We consider the TRS containing the following rules:
| f(a) | → | f(g(b,b)) | (1) |
| a | → | g(c,c) | (2) |
| c | → | d | (3) |
| d | → | b | (4) |
| b | → | d | (5) |
The underlying signature is as follows:
{f/1, a/0, g/2, b/0, c/0, d/0}To prove that the TRS is (non-)confluent, we show (non-)confluence of the following modified system:
| b | → | d | (5) |
| d | → | b | (4) |
| c | → | d | (3) |
| a | → | g(c,c) | (2) |
| f(a) | → | f(g(b,b)) | (1) |
| f(g(c,c)) | → | f(g(d,d)) | (6) |
| f(g(b,b)) | → | f(g(d,d)) | (7) |
All redundant rules that were added or removed can be simulated in 2 steps .

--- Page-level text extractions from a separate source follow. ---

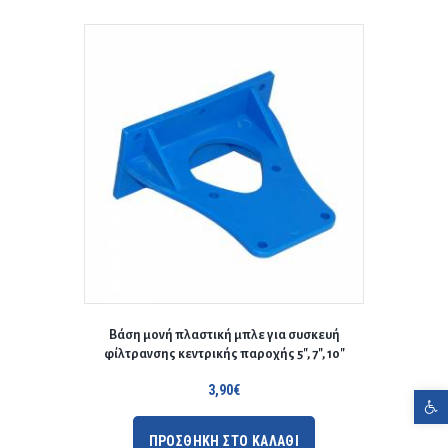
Βάση μονή πλαστική μπλε για συσκευή
φίλτρανσης κεντρικής παροχής 5″, 7″, 10″
3,90
€
Ανοίξτε τη γραμμή εργαλείων
ΠΡΟΣΘΗΚΗ ΣΤΟ ΚΑΛΑΘΙ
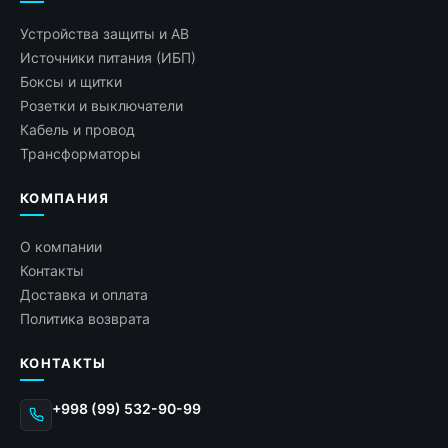
Устройства защиты и АВ
Источники питания (ИБП)
Боксы и щитки
Розетки и выключатели
Кабель и провод
Трансформаторы
КОМПАНИЯ
О компании
Контакты
Доставка и оплата
Политика возврата
КОНТАКТЫ
+998 (99) 532-90-99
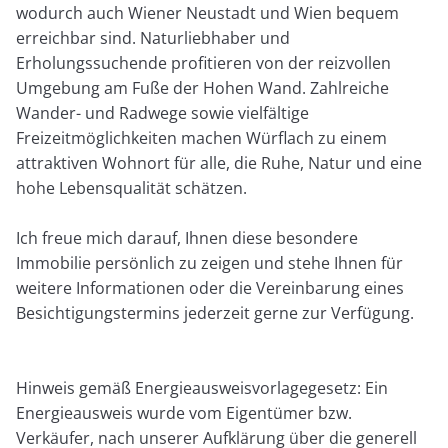
wodurch auch Wiener Neustadt und Wien bequem
erreichbar sind. Naturliebhaber und
Erholungssuchende profitieren von der reizvollen
Umgebung am Fuße der Hohen Wand. Zahlreiche
Wander- und Radwege sowie vielfältige
Freizeitmöglichkeiten machen Würflach zu einem
attraktiven Wohnort für alle, die Ruhe, Natur und eine
hohe Lebensqualität schätzen.
Ich freue mich darauf, Ihnen diese besondere
Immobilie persönlich zu zeigen und stehe Ihnen für
weitere Informationen oder die Vereinbarung eines
Besichtigungstermins jederzeit gerne zur Verfügung.
Hinweis gemäß Energieausweisvorlagegesetz: Ein
Energieausweis wurde vom Eigentümer bzw.
Verkäufer, nach unserer Aufklärung über die generell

Confluence is proven using the following terminating critical-pair-closing-system R:
| b | → | d | (5) |
| c | → | d | (3) |
| f(g(c,c)) | → | f(g(d,d)) | (6) |
| f(g(b,b)) | → | f(g(d,d)) | (7) |
| [d] | = | 2 |
| [c] | = | 4 |
| [g(x1, x2)] | = | 2 · x1 + 4 · x2 + 1 |
| [b] | = | 4 |
| [f(x1)] | = | 1 · x1 + 2 |
| b | → | d | (5) |
| c | → | d | (3) |
| f(g(c,c)) | → | f(g(d,d)) | (6) |
| f(g(b,b)) | → | f(g(d,d)) | (7) |
There are no rules in the TRS. Hence, it is terminating.